What the task requires: Down to the last line, retype each line of the entries exactly, starting with the one that contains "MATL-1308, status: Resuelto -> Verificado".

Input records:
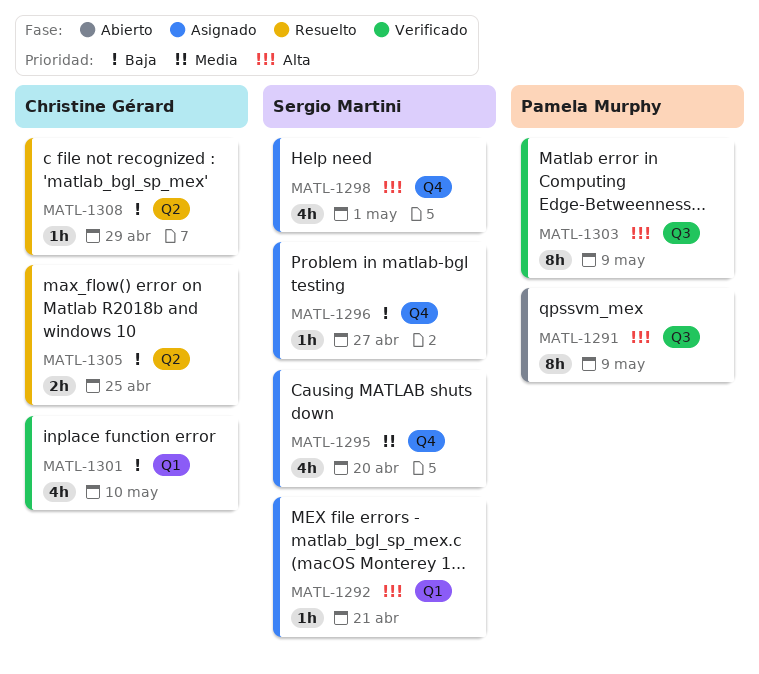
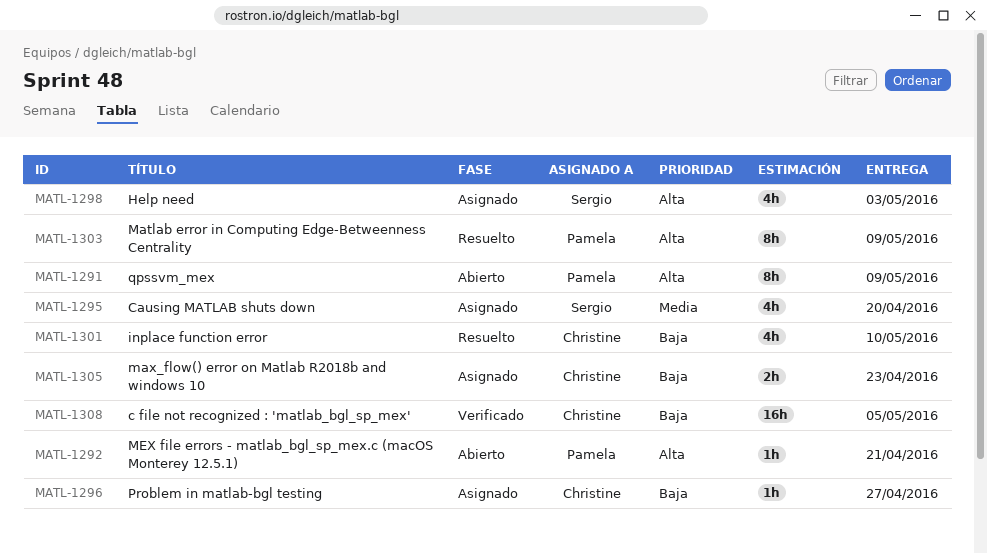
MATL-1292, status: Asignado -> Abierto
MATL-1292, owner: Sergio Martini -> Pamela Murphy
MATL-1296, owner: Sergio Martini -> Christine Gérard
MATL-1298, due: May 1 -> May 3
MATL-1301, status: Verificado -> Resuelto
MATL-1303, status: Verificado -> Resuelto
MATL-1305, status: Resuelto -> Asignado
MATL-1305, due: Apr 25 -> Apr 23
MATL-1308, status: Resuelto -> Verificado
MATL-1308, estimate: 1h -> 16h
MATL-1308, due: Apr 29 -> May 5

Answer space:
MATL-1308, status: Resuelto -> Verificado
MATL-1308, estimate: 1h -> 16h
MATL-1308, due: Apr 29 -> May 5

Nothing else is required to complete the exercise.